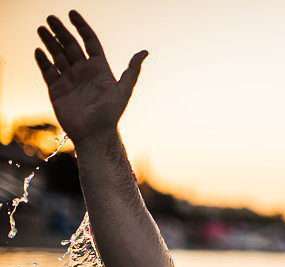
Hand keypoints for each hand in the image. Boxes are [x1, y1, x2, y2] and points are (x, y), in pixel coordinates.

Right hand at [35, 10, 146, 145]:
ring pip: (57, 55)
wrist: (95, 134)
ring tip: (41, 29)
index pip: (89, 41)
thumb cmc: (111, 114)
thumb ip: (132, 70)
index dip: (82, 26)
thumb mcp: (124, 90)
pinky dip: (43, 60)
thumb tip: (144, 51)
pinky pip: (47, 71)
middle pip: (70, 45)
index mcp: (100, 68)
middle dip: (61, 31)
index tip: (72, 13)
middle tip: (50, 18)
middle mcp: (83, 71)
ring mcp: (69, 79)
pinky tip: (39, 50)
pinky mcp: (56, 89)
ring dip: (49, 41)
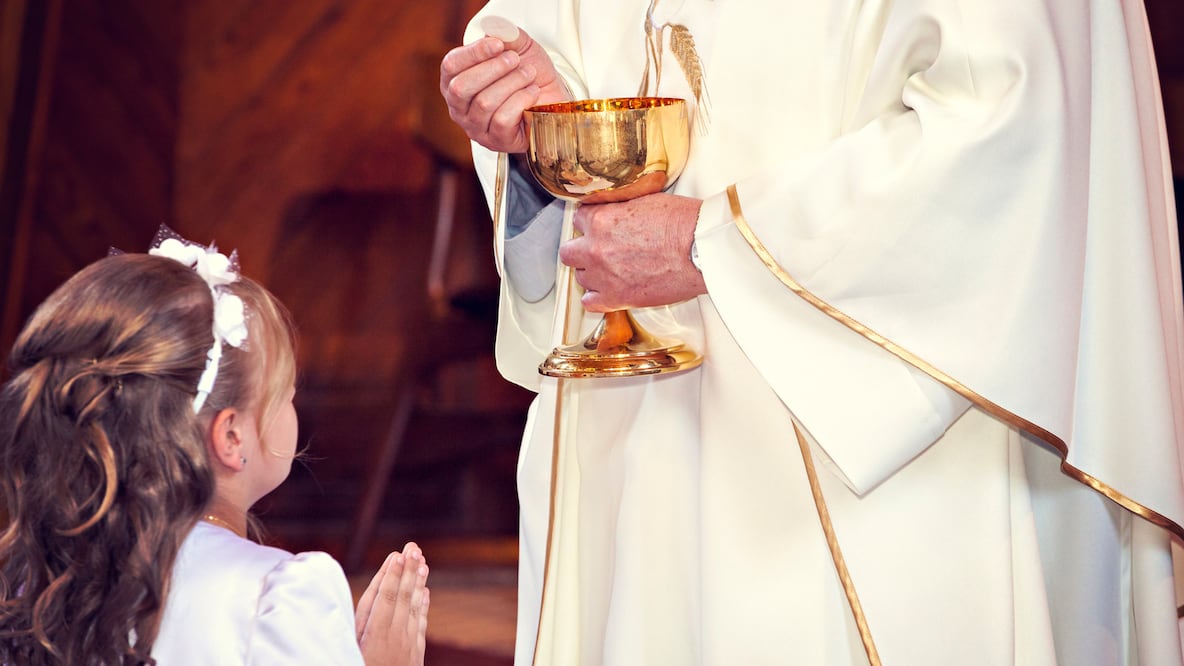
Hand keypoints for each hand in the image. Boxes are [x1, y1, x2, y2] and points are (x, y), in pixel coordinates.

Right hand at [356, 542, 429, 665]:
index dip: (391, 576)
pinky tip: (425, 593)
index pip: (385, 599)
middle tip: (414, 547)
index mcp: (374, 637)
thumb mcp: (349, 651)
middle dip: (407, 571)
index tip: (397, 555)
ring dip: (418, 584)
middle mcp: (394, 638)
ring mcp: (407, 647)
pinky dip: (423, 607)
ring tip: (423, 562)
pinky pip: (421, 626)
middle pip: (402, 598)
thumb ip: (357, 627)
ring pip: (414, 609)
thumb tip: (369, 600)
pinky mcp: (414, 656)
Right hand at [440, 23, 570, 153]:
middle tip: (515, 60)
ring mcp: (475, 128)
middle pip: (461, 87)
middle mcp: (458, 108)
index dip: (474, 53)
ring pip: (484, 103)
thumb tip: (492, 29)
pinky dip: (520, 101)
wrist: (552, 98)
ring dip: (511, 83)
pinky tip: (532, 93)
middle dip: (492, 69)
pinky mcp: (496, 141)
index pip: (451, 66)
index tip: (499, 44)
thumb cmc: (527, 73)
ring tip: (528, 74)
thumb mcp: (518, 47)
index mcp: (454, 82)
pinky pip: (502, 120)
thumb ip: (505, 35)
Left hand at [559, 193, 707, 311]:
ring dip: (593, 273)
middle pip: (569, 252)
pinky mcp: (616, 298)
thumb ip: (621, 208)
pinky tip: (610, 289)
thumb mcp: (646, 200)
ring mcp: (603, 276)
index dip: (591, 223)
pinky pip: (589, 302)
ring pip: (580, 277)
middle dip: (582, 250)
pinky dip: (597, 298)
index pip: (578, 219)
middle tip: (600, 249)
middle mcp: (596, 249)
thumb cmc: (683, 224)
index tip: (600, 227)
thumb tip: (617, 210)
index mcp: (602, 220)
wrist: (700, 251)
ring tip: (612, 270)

▶ _WHAT YOU SHOULD DO_: Write the material above out again exactly as it reads, but don't carry over the pictures.

▶ _RESPONSE TO THE TASK_:
Hand keypoints for each hand in the image. Boxes are [x1, y1, x2, y2] and points are (x, y), in pixel coordinates.

Right hand at [35, 10, 146, 145]:
ring pip: (57, 55)
wrist: (95, 134)
ring tip: (41, 29)
index pip: (89, 41)
thumb cmc: (111, 114)
thumb ip: (132, 70)
index dip: (82, 26)
thumb mcp: (124, 90)
pinky dip: (43, 60)
thumb tip: (144, 51)
pinky pip: (47, 71)
middle pip: (70, 45)
index mcp: (100, 68)
middle dip: (61, 31)
index tip: (72, 13)
middle tip: (50, 18)
middle mcp: (83, 71)
ring mcp: (69, 79)
pinky tip: (39, 50)
pinky mcp: (56, 89)
ring dip: (49, 41)
Hand keypoints for each hand in the image. Boxes are [x1, y1, x2, y2] and points are (x, y), in pixel coordinates.

Right hand at [356, 542, 429, 665]:
index dip: (391, 576)
pinky tip: (425, 593)
index pip: (385, 599)
middle tip: (414, 547)
index mcp: (374, 637)
thumb mcp: (349, 651)
middle dip: (407, 571)
index tip: (397, 555)
ring dip: (418, 584)
middle mcp: (394, 638)
ring mcp: (407, 647)
pinky dip: (423, 607)
ring tip: (423, 562)
pinky pip: (421, 626)
middle pip: (402, 598)
thumb ip: (357, 627)
ring pip: (414, 609)
thumb tip: (369, 600)
pinky mcp: (414, 656)
Right hand at [440, 23, 570, 153]:
middle tip: (515, 60)
ring mcp: (475, 128)
middle pip: (461, 87)
middle mcp: (458, 108)
index dip: (474, 53)
ring pip: (484, 103)
thumb tip: (492, 29)
pinky dip: (520, 101)
wrist: (552, 98)
ring dip: (511, 83)
pinky tip: (532, 93)
middle dip: (492, 69)
pinky mcp: (496, 141)
index pip: (451, 66)
index tip: (499, 44)
thumb cmc: (527, 73)
ring tip: (528, 74)
thumb mcp: (518, 47)
index mcp: (454, 82)
pinky pip: (502, 120)
thumb ip: (505, 35)
Left hand at [559, 193, 707, 311]:
ring dip: (593, 273)
middle pip: (569, 252)
pinky mcp: (616, 298)
thumb ip: (621, 208)
pinky tip: (610, 289)
thumb mcp: (646, 200)
ring mcp: (603, 276)
index dip: (591, 223)
pinky pip: (589, 302)
ring pip: (580, 277)
middle dip: (582, 250)
pinky dip: (597, 298)
index pip: (578, 219)
middle tip: (600, 249)
middle mcp: (596, 249)
thumb cmc: (683, 224)
index tip: (600, 227)
thumb tip: (617, 210)
index mcp: (602, 220)
wrist: (700, 251)
ring tip: (612, 270)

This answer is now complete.